Photo courtesy of the Homer Tribune. Buccaneer Energy’s jack-up rig Endeavour is seen in the Cosmopolitan Unit between Anchor Point and Whiskey Gulch last month.
By Naomi Klouda
Homer Tribune
Buccaneer Energy struck a deal with ConocoPhillips that greatly expands the Australian company’s holdings in Cook Inlet and moves a major back into higher profile in the inlet.
Buccaneer executed an agreement with ConocoPhillips that allows it the right to earn a 100 percent working interest in ConocoPhillips deep oil rights in 23,368 acres held by the North Cook Inlet Unit.
That’s a sizable unit that provides a “huge area to explore,” said Cathy Foerster, a commissioner at the Alaska Oil and Gas Conservation Commission.
This area has a long track record dating back to the 1960s. The oil is contained in the Lower Tyonek, Hemlock, Sunfish and West Foreland Formations. Since 1962 they have been penetrated by 13 wells, all of them in North Cook Inlet Unit, according to the historical portion of a press release issued Monday. Seven of the wells were drilled in the 1990s. The remaining six wells were drilled by various majors during the discovery and delineation phase of the Cook Inlet in the 1960s.
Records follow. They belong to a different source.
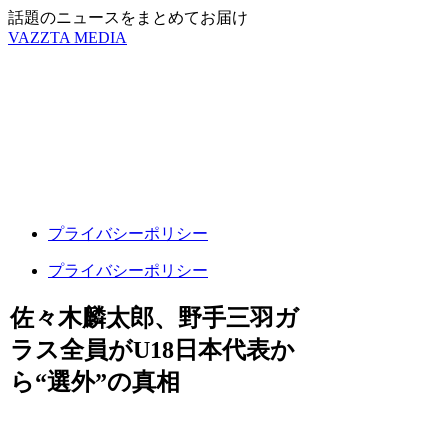
話題のニュースをまとめてお届け
VAZZTA MEDIA
プライバシーポリシー
プライバシーポリシー
佐々木麟太郎、野手三羽ガ
ラス全員がU18日本代表か
ら“選外”の真相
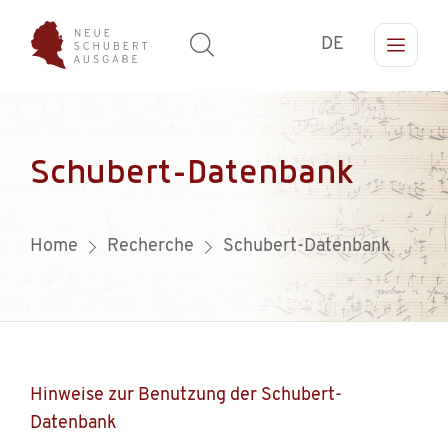
DE
Schubert-Datenbank
Home
Recherche
Schubert-Datenbank
Hinweise zur Benutzung der Schubert-
Datenbank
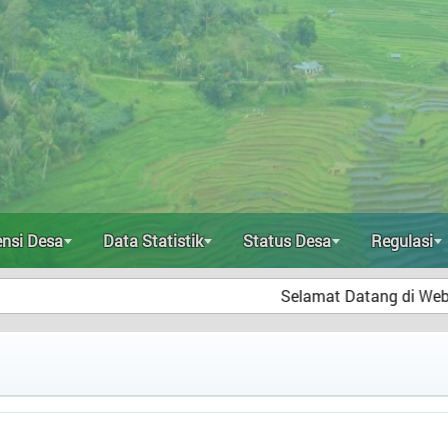
ensi Desa
Data Statistik
Status Desa
Regulasi
Selamat Datang di Website Resmi Desa 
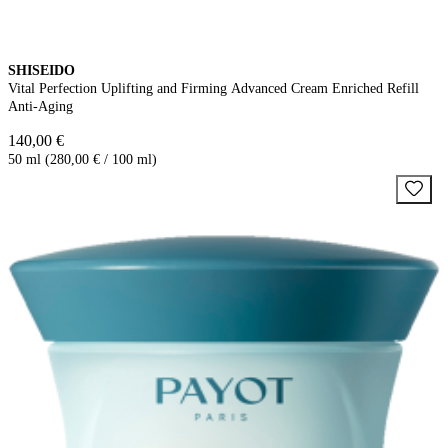
SHISEIDO
Vital Perfection Uplifting and Firming Advanced Cream Enriched Refill
Anti-Aging
140,00 €
50 ml (280,00 € / 100 ml)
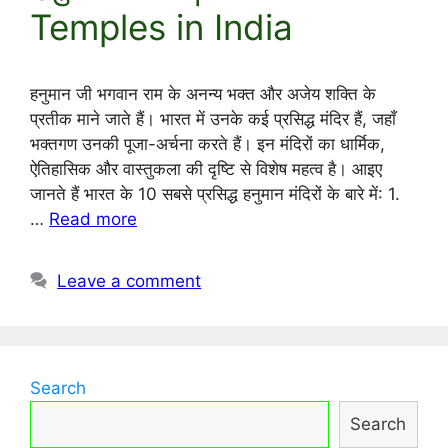
Temples in India
हनुमान जी भगवान राम के अनन्य भक्त और अजेय शक्ति के
प्रतीक माने जाते हैं। भारत में उनके कई प्रसिद्ध मंदिर हैं, जहाँ
भक्तगण उनकी पूजा-अर्चना करते हैं। इन मंदिरों का धार्मिक,
ऐतिहासिक और वास्तुकला की दृष्टि से विशेष महत्व है। आइए
जानते हैं भारत के 10 सबसे प्रसिद्ध हनुमान मंदिरों के बारे में: 1.
…
Read more
Leave a comment
Search
Search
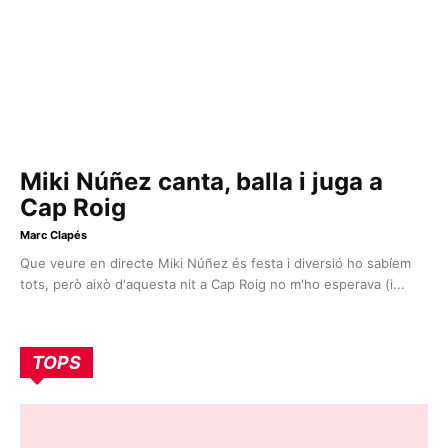
Miki Núñez canta, balla i juga a
Cap Roig
Marc Clapés
Que veure en directe Miki Núñez és festa i diversió ho sabíem
tots, però això d'aquesta nit a Cap Roig no m'ho esperava (i...
TOPS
Of the 13 wells drilled, a total of 10 wells were successfully flow tested.
“This could mean good news for more oil production and more revenue in Alaska,” Foerster said.
The NCIU has produced almost 1.9 trillion cubic feet of gas from the shallow Sterling and Beluga formations since the 1960s. Now the NCIU is currently held by gas production that has been predominantly used to supply ConocoPhillips’ 100 percent owned LNG facility. The shallow gas production will remain owned by ConocoPhillips. But oil drilling will be new to Buccaneer.
Bob Shavelson, public advocate at Cook Inletkeeper, sees the agreement as a sign that a major oil and gas company has moved back into the inlet. And that means the state needs to look at how it allows discharge of drilling wastes into the waters of Cook Inlet in the face of increased production.
“One of the rationales to continue the dumping in Cook Inlet when the EPA set these rules in 1996, was that Cook Inlet was a declining oil and gas province and they did not anticipate growth or new discharges,” Shavelson said. “Cook Inlet is the only coastal area where industry can discharge their drilling waste. The state carved out a loophole that didn’t anticipate this new interest.”